Era una agraciada morena, una secretaria de un bufete jurídico dotada de un agudo ingenio neoyorquino y de unas excepcionales cualidades de bailarina, pero tenía una lengua afilada como un cuchillo; le encantaba gastar dinero y sería una esposa muy cara. Para sus más de cuarenta y cinco años era demasiado independiente, una estupenda cualidad para una amante pero no para la clase de mujer con la que él deseaba casarse.

Pippi pasó un fin de semana muy agradable en su compañía, a pesar de que ella estuvo la mitad del domingo leyendo el Times. Comieron en los mejores restaurantes, fueron a bailar a las salas de fiestas y tuvieron unas apasionadas relaciones sexuales en su apartamento, pero Pippi necesitaba algo un poco más tranquilo.

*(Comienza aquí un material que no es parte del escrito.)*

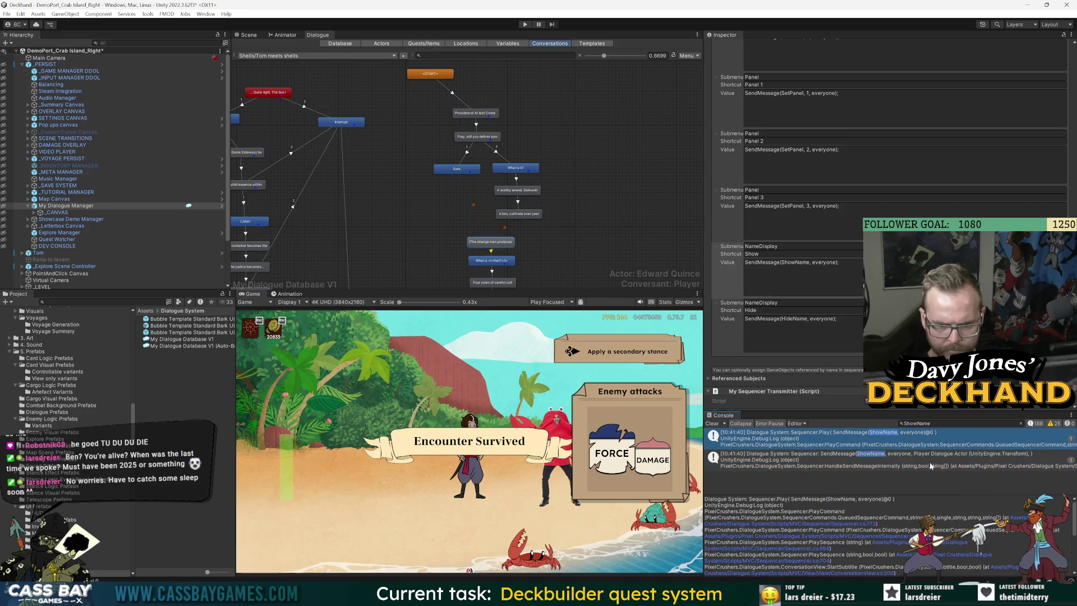
pyautogui.click(932, 465)
pyautogui.click(935, 439)
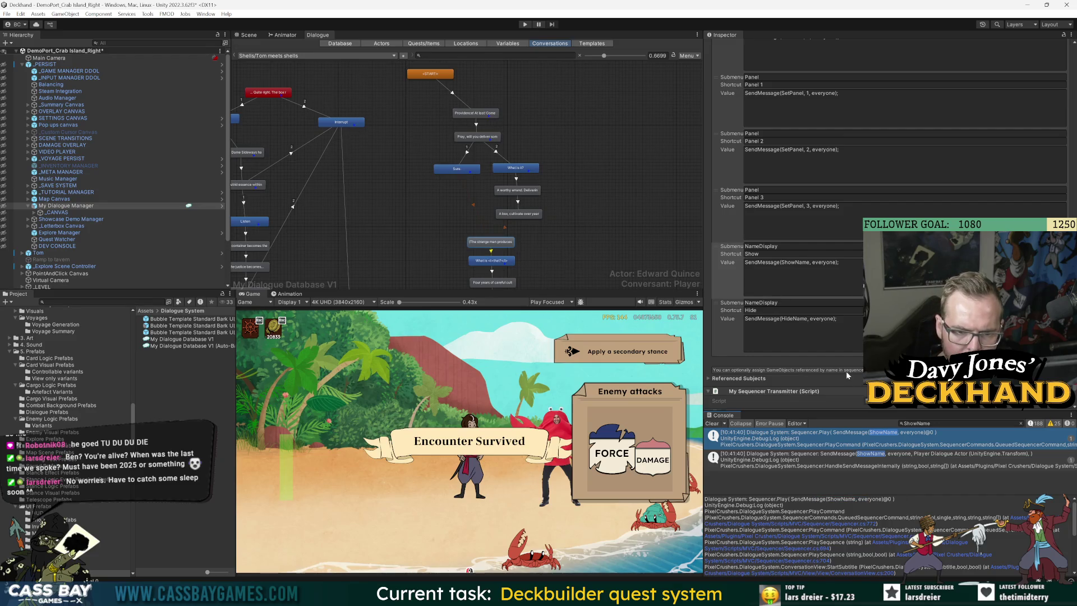
pyautogui.scroll(-1, 846, 375)
# Step: Open the MySequencerTransmitter script, then bring up My Dialogue Database V1's wooden-box entry
pyautogui.click(847, 374)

A continuación voló a Chicago. Su amante de allí era el equivalente sexual de aquella bulliciosa ciudad. Bebía más de la cuenta, asistía a demasiadas fiestas y era tremendamente despreocupada y divertida, pero era demasiado perezosa y desordenada y a Pippi le gustaba una casa limpia. Y le parecía un poco mayor de cuarenta y tantos decía ella para fundar juntos una familia. Pero bueno, ¿es que realmente le apetecía andar por ahí con una jovenzuela? se preguntó. Sin embargo, al cabo de dos días de estancia en Chicago la borró de la lista como a la otra.